For restoring the user passwords OS Windows NT in the symbolic form there are special password burglars, who carry out both the direct selection of passwords and search on the dictionary. Sometimes for this purpose is used the combined method of the breaking of the password protection: as the dictionary will begin to operate the file with the precomputed cashed passwords, which correspond to the symbolic sequences, which frequently adapt as the passwords of the users of operating systems. One of the most known programs of the breaking of passwords OS Windows NT - LOphtCrack.

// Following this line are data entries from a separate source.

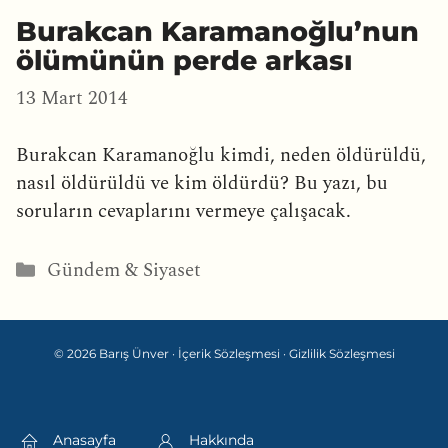
Burakcan Karamanoğlu’nun
ölümünün perde arkası
13 Mart 2014
Burakcan Karamanoğlu kimdi, neden öldürüldü,
nasıl öldürüldü ve kim öldürdü? Bu yazı, bu
soruların cevaplarını vermeye çalışacak.
Kategoriler
Gündem & Siyaset
© 2026 Barış Ünver ·
İçerik Sözleşmesi
·
Gizlilik Sözleşmesi
Anasayfa
Hakkında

Protection Windows NT from the password burglars

Thus, conclusion is single-valued: the most important task of the system administrator Windows NT consists of the protection of information, which is stored in the base of data SAM, from the unsanctioned access. For this purpose it is necessary to limit physical access to the computers of network and, first of all, it is pre-barter to the controllers. Additionally, with the presence of the corresponding firmware means, should be established passwords BASIC INPUT-OUTPUT SYSTEM for the start of computers and to a change in their tuning BASIC INPUT-OUTPUT SYSTEM. Then, using tuning BASIC INPUT-OUTPUT SYSTEM, one should open the load of computers from the flexible and the CDS. But for guaranteeing the control of access to the files and the folders OS Windows NT the system division of "hard" disk must have a size NTFS.

The catalog of \.shinnt_.root\.repair must be with the means of operating system shut for the access of all users, including administrators, and to solve to access only during the work of utility RDISK, which creates in this catalog the archive copies of the system list Windows NT. System administrators also they must attentively follow the fact, where and as are stored the diskettes of emergency restoration (Emergency Repair Disks) and archive copies on the magnetic tapes, if on the latter is present the duplicate of the system list Windows NT.

In such a case, when computer with the operating system Windows NT enters into domain, then on silence the names and the cached passwords of last ten users, which were being recorded with this computer, remain (they are cached) in its local system list (in division SEccURITY\.Policy\.Secrets of "bush" HKEY_.LOCAL_.MACHINE). In order to abolish the caching of passwords on the computers of domain, it is necessary with the aid of utility REGEDT32 into division Microsoft\.WindowsNT\.CurrentVersion\.Winlogon "bush" HKEY_.LOCAL_.MACHINE to add parameter CashedLogonsCount, after establishing its value by equal to zero, and type - REG_.SZ. For the protection of the base of data SAM it is possible to use utility SYSKEY, which forms part of the packet of renovation Windows NT Service Pack 3. It makes it possible to include the regime of the additional coding of information about the passwords, which is stored in the base data SAM. Unique 128- bit key for the additional coding of passwords (the so-called key of the coding of passwords - Password Encryption Key, or OF RIVERS) automatically remains in the system list for further use.